Corruption in army kills! Report cases of abusing power!
Most security assistance programmes include an educational component. In this report, we focus on two programmes implemented with the Malian Army: the International Military Education and Training (IMET) and unit-level training provided by Special Forces. IMET—which the Defense Security Cooperation Agency (DSCA) describes as the ‘cornerstone of security assistance training’ and which educates 4,000-8,000 foreign military personnel per year—is devoted to individual training and the main teaching courses focus on human rights and civilmilitary relations. Individuals selected for IMET training are those who are seen as likely to perform leadership roles in the future and with good chances of being assigned to posts in which they can utilise IMET-offered training. The assumption is that as IMET graduates progress through the ranks, they should be able to add to their training and strengthen the institution in the process.
In the Malian context, however, the effectiveness of IMET was curtailed by two issues, with corruption at the source of both. First, U.S. officers as well as Malian interviewees suspected that recruitment for educational programmes was distorted by bribery. This meant that those attending courses were not necessarily best placed or capable of either absorbing the training or of passing it on to others. Second, it was dubious that recipients of training would actually be capable of passing their skills on in an environment with weak institutional structures.
‘Even if some individuals do not regard a return to the status quo as desirable, they may not have the power or resources to achieve an effective break. Some IMET-trained Malian officers clearly personify this point; while competent individually, once returned to their status quo environment, their skills either atrophy as the system around them completely fails to make use of their knowledge, or they prove unable to export their skills to their parent organization.’

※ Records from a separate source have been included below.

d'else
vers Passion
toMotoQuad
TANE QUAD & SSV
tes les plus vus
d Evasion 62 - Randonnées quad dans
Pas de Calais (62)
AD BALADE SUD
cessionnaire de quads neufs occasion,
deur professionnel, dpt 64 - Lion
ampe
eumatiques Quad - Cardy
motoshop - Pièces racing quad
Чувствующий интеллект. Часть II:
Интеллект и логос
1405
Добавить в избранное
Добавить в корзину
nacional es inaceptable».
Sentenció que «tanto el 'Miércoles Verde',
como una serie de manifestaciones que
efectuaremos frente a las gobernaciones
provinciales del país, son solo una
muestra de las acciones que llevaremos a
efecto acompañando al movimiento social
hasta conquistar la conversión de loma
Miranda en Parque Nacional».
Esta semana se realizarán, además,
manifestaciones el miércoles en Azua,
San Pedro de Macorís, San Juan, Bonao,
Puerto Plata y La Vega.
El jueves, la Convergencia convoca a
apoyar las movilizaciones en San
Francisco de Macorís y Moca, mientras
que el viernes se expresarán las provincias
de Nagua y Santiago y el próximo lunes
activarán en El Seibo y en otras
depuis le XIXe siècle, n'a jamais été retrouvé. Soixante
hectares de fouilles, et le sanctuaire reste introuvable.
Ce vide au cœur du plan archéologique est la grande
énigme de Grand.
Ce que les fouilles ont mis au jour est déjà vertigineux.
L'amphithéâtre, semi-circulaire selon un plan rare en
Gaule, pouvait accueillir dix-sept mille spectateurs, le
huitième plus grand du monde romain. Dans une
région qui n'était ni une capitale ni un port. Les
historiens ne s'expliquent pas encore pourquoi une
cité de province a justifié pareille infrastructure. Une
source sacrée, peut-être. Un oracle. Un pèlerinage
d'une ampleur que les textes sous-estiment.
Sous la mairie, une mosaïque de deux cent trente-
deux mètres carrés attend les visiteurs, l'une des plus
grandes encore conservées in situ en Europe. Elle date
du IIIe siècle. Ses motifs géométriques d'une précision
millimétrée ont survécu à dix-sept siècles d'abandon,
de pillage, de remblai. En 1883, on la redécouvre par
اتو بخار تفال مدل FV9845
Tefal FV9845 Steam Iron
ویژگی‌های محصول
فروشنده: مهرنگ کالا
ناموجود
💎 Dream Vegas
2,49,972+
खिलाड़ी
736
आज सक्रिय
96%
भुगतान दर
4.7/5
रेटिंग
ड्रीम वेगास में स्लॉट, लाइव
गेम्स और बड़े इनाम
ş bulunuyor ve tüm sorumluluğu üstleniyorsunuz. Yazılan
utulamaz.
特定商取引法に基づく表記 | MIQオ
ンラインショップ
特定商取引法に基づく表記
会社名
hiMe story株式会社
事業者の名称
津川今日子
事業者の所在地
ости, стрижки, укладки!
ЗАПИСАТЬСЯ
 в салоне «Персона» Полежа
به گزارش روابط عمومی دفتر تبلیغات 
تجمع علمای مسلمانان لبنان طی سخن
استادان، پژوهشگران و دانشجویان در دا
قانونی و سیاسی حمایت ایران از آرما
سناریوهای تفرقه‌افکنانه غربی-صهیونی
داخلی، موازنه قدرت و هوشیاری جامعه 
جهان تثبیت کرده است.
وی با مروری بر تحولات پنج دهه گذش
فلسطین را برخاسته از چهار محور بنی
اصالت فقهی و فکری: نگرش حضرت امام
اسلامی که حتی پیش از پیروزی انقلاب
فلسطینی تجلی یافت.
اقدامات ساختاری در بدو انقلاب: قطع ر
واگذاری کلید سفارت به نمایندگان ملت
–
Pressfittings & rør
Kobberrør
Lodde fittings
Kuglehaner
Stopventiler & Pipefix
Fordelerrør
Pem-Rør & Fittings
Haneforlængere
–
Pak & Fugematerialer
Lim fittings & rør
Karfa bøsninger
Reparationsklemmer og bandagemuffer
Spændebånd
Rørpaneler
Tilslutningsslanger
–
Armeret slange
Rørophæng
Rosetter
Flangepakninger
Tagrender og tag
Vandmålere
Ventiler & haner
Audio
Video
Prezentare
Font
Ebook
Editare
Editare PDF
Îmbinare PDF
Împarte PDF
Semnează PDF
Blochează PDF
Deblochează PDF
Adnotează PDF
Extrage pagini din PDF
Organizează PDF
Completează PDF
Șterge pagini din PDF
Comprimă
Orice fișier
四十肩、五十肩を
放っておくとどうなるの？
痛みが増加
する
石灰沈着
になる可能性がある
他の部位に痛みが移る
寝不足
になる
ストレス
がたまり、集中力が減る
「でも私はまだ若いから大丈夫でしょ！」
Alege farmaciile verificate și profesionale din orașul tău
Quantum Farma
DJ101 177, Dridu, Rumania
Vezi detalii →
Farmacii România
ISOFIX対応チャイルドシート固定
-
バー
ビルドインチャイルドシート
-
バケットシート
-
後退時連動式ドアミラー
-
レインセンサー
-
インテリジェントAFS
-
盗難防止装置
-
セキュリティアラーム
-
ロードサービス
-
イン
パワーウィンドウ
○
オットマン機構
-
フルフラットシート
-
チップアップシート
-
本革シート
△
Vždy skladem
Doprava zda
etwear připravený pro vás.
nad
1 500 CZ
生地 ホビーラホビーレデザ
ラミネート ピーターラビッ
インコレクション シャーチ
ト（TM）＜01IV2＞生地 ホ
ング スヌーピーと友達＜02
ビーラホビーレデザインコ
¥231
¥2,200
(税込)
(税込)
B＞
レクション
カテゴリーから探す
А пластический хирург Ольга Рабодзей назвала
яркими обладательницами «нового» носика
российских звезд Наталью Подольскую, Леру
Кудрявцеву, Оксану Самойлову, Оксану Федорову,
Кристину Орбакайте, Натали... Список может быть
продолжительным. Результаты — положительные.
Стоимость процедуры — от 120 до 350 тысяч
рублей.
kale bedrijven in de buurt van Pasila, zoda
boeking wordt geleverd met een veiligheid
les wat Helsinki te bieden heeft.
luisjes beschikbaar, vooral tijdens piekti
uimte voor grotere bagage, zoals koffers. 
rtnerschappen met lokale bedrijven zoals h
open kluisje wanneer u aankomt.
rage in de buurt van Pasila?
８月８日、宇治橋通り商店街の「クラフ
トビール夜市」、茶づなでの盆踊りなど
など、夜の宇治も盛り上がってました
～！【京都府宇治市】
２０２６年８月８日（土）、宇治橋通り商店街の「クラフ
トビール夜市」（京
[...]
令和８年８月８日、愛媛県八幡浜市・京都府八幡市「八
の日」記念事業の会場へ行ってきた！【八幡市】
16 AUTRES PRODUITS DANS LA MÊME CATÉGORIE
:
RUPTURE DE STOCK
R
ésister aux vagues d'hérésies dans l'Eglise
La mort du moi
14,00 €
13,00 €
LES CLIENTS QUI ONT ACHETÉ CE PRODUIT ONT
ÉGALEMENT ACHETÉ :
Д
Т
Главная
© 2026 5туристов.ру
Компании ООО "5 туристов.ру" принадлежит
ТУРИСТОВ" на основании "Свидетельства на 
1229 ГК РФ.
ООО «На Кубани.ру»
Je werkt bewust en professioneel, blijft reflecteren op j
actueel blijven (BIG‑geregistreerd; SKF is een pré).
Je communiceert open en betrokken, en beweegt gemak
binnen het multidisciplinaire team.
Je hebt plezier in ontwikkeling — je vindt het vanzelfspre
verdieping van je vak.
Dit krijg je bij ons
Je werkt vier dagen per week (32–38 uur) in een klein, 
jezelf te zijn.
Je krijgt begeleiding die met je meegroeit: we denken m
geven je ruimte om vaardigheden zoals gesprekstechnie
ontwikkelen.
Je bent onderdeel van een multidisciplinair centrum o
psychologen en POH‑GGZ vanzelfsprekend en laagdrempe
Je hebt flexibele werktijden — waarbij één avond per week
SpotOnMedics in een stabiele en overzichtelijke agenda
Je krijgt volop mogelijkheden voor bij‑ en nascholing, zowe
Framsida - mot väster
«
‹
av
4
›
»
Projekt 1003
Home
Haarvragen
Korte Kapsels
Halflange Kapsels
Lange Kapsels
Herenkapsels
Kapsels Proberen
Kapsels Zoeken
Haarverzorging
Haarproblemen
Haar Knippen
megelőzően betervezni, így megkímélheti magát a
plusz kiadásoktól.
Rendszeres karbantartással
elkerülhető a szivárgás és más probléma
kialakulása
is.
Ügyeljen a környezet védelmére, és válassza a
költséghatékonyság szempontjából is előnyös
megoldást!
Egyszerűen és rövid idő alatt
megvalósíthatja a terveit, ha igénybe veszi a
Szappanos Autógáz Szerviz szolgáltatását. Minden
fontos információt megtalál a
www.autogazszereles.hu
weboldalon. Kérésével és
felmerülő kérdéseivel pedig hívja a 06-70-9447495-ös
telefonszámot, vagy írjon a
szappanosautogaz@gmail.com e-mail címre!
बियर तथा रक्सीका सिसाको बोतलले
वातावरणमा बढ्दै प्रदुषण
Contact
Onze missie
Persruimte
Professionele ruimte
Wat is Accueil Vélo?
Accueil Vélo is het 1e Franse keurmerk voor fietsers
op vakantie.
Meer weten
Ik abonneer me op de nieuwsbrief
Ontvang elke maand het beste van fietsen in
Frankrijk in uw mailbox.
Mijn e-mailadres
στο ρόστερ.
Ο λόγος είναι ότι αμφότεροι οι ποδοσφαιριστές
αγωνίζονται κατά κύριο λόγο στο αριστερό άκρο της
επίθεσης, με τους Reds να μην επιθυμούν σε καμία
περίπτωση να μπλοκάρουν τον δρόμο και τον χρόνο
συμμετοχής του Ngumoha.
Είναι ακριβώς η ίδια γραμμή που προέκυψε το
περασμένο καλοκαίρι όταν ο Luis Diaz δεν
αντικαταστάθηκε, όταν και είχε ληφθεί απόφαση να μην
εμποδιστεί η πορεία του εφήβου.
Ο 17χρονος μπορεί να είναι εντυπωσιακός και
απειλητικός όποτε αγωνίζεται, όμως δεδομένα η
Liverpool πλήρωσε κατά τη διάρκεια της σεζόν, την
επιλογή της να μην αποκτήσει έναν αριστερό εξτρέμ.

The type of training received by IMET participants also does not necessarily prepare them adequately for dealing with weak institutions. For the lower ranks, IMET training, such as that received by Amadou Sanogo, can include English language training, intelligence courses, and tactical infantry training. At officer level, training can incorporate advanced courses on human rights and civil-military relations as well as issues of strategy; however, there are doubts as to whether this helps officers to work within weak, badly managed and/or corrupt institutions. While it might raise the soldiers’ skills and prestige among peers, it does not easily translate into institutional improvement, particularly in an Army that lacks esprit de corps due to factional divisions and nepotism in hiring and promotions.
Our analysis also leads us to conclude that for most of the post-9/11 decade, donor engagement prioritised development of military tactical skills. This does not mean that corruption and related human rights and governance issues (i.e. those often seen as comprising a similar package of ‘ethical training’) were entirely below the radar. U.S. interviewees pointed out that the Defence Institute for International Legal Studies (DIILS) delivered courses on human rights and ethics to the Malian military. However, DIILS would usually focus on human rights and civilmilitary relations before all other issues, including corruption. While programming in some cases did involve anti-corruption courses, the usual focus was on human rights issues; this was the case in Mali as well. More generally, IMET training incorporates human rights training but does not have an explicit focus on transparency, accountability and counter-corruption (TACC) issues.
Most interviewees argued that standalone counter-corruption courses in the Malian armed forces would not have worked. What was needed was an integrated approach addressing other issues, including civil-military relations and good governance, and encompassing state and social entities apart from the army. The Army, one interviewee indicated, was affected in ways similar to other institutions: moreover, it managed to avoid being controlled by civilian institutions such as the Auditor General’s Office (BVG) or the Parliament. Thus tackling corruption needed to be embedded in a comprehensive reform of institutions and processes, as robust institutional systems and better civilian oversight were important mechanisms for decreasing the risk of corruption.
‘…we emphasize civilian control of the military. When the civilian government is corrupt, and accepts cronyism as a means to get/stay in power, those that rise to the top of the military typically get there via less than objective ways…So, I’d offer that anti-corruption, rule of law, government reform, etc. needs to be done to all sectors of government at the same time. The effort needs to be done long term, consistently, visibly demonstrated and supported by both the civilian and military leadership…, and those that don’t comply are held accountable…’
The experience of the Development Alternatives Institute (DAI), which carried out a series of Department of Defense-sponsored governance and anti-radicalisation workshops known as the Trans-Sahara Security Symposium in 2007-2012, also indicates that addressing corruption needs to be a part of a wider approach. DAI symposia, stretched over five years, incorporating civilian and military officials, and frequently inviting attendees to return, provided a venue at which participants could freely discuss issues of corruption and start conceptualising the impact of corrupt practices on the effectiveness of state institutions. For many, a U.S. trainer observed, this was the first opportunity in their careers to explore the impact of corrupt practices on professionalism and the condition of governance institutions. This indicates that long-term, repeated engagement, combined with gradual exchange of experience and relationship-building between trainer and trainee provide a promising model for longer-term training.